Schieferdecker shrugged off the concerns, saying he was exercising his right as a private citizen – supporting the candidates he felt would do the best job on Council – and was doing so on non-work hours and without ever identifying himself as the mayor.

“I’m a citizen of Maitland and I’m just as concerned as anybody else about how it moves forward, even many times more so because I’m in the middle of it. And I want to put the team together that I feel will do the best for our city,” Schieferdecker said.

But an email sent a month before the election from a person identifying himself as Maitland Mayor Howard Schieferdecker implored more than 60 recipients, including fellow council members, to support the Charlan campaign.

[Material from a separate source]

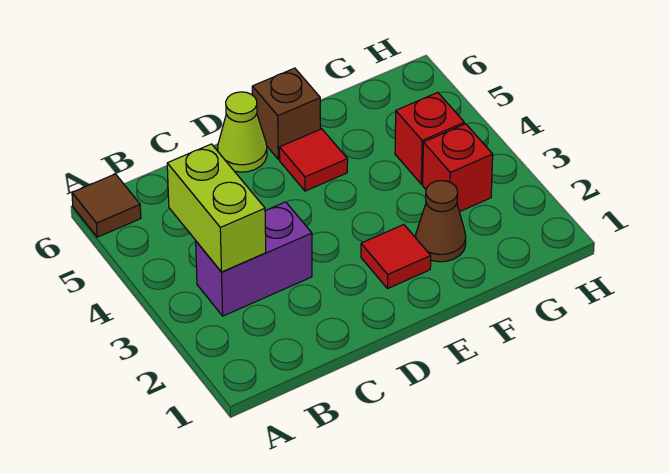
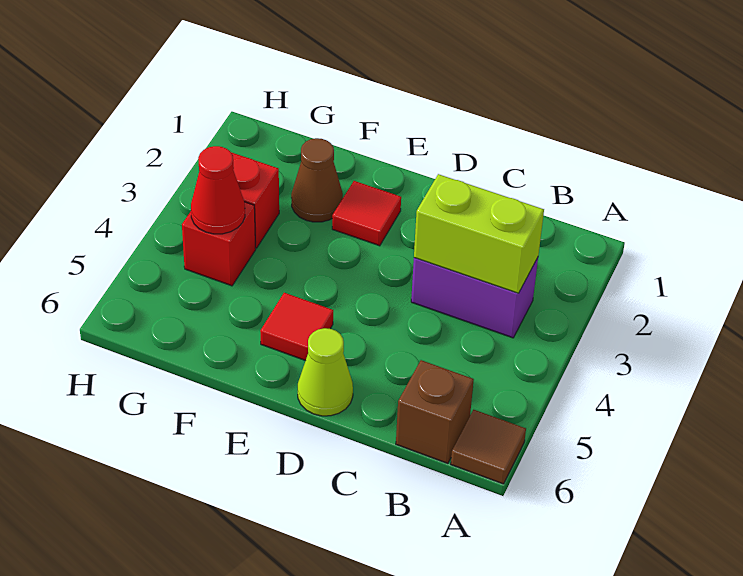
lime 1x2 brick [167,144,266,272] -> lime 1x2 brick turned to [414,174,544,293]
brown 1x1 brick [252,68,321,159] -> brown 1x1 brick moved to [396,360,474,463]
none -> red 1x1 cone [191,146,245,234]

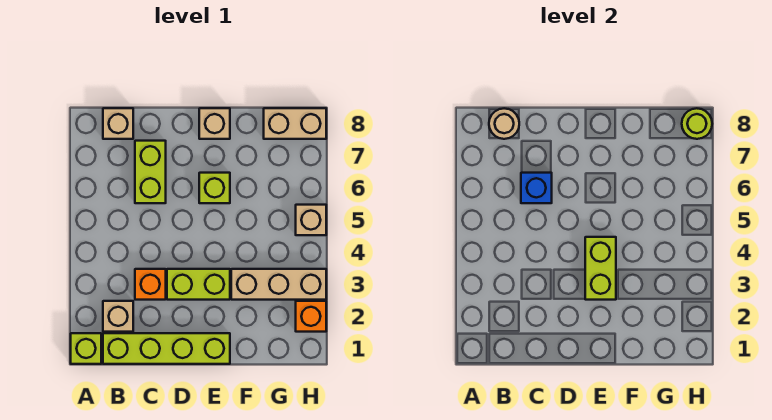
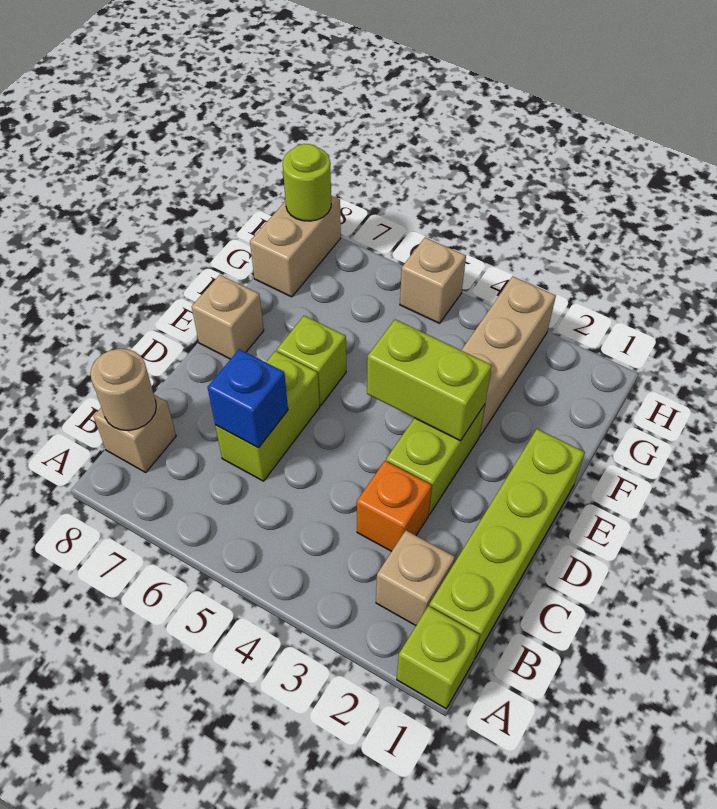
lime 1x2 brick [135,141,166,203] -> lime 1x2 brick turned to [215,351,320,481]
orange 1x1 brick [296,301,326,332] -> none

The email appeared to be from Schieferdecker's personal email address, identifying its author as the mayor.

There is no ordinance in the Maitland City Charter prohibiting city officials from participating in campaigning for other candidates, said Maitland City Clerk Maria Waldrop. Instead, the city defaults to following the Florida state statue “Title IX: Electors and Elections,” which states city employees must do all campaigning off duty, and never through coercive measures or by over-utilizing their position of power. Schieferdecker's email, and reported incidents of campaigning as the mayor on candidates' behalf, may be in violation of that statute.

Maitland's hands-off approach to election rules contrasts with Winter Park, where city officials campaigning openly for candidates is rare and has generated powerful backlash. Following elections in November of last year in which city auditor Bernadette Britz-Parker was accused of publicly endorsing Commissioner Carolyn Cooper in her re-election campaign, she resigned. That resignation came after she had been chastised for her endorsement, though Cooper said that rebuke was politically motivated.

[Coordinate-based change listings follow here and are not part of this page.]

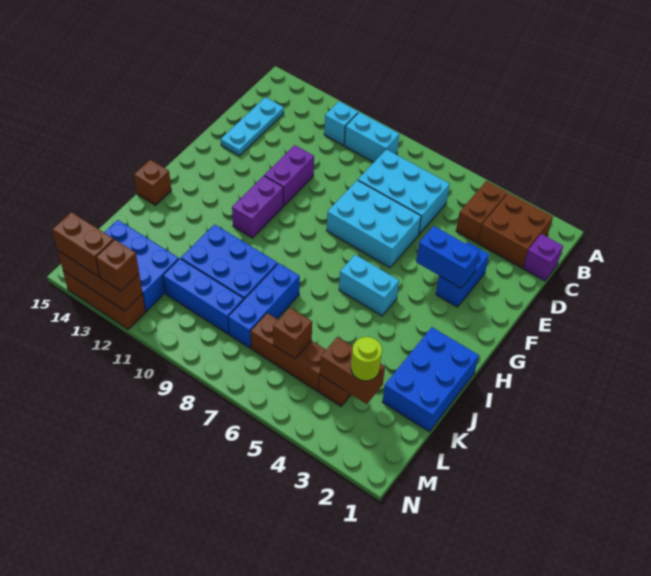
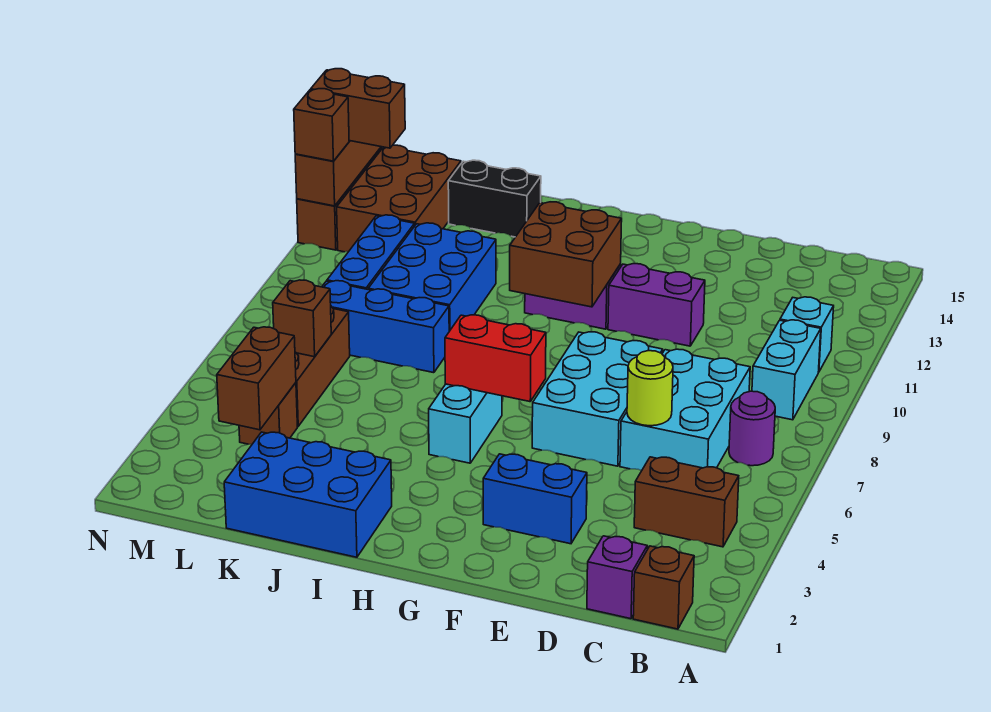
brown 2x2 brick [478,193,553,268] -> brown 2x2 brick moved to [510,202,622,307]
none -> purple 1x1 round brick [729,391,775,466]
cyan 1x3 plate [221,97,284,156] -> none
blue 1x2 brick [416,226,479,288] -> none
none -> red 1x2 brick [445,315,546,402]
brown 1x1 brick [134,160,171,205] -> brown 1x1 brick moved to [633,546,694,629]
none -> black 1x2 brick [448,160,541,237]
lime 1x1 round brick [351,337,382,381] -> lime 1x1 round brick moved to [627,350,673,426]
blue 2x3 brick [104,220,179,311] -> brown 2x3 brick [337,145,461,252]
brown 1x2 brick [52,212,114,277] -> brown 1x2 brick turned to [311,69,405,148]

Schieferdecker said that leading up to the election he’d received at least one email from a local resident upset with his involvement in election proceedings, but maintained that he wasn’t doing anything against code or unethical – only arguing for what he thought was best for the city as a concerned resident who happens to be the mayor.

“To me there’s no protocol,” Schieferdecker said. “I’m a citizen. Why should I be penalized as an elected official? If you look at state and federal races, people support people all the time … why can’t it be done that way in a local election?”

Councilwoman Reponen reasoned that that “why” could be determined from what might happen after the election once the new members are inducted to Council.

“Common sense tells you it’s not advisable because if your candidate you’re holding up the signs for does get in it’s one thing, and then another thing if they don’t. They’ll know from the get-go you didn’t want them on Council. And that’s not a good working relationship,” she said. “… It’s a very awkward situation from that moment forward.”

Leading up to the election, candidates said they were unsure of how such endorsements would translate when it came down to votes on ballots.

“I’m not sure if that helps me or hurts me,” Goff-Marcil said, referencing the mayor and Councilmen Flowers and Valdes’ contributions to her opponent Renee Charlan’s campaign.

“I don’t think it really matters that she got those endorsements because I’m looking for the endorsement of the residents … not for the mayor or the other council people as much as the residents. That’s the most important endorsement a candidate could get.”

When it comes down to dollars and cents invested in the candidates by current Council members – according to financial contribution campaign reports on the city’s website – the weight of that endorsement money didn’t translate into winning seats.

Charlan garnered a total of $1,200 in donations made between Flowers, Schieferdecker and Valdes, and candidate Charlie Adkins received $800 between Valdes and Flowers – while neither Goff-Marcil or Lowndes, victors in the March 12 election, received any reported financial contributions from the current Council.

“People say that because I’m the mayor I have a certain influence and that might be true, but there are people in the city who don’t support me (and) therefore they won’t support my candidate,” Schieferdecker said. “… It’s give and take.”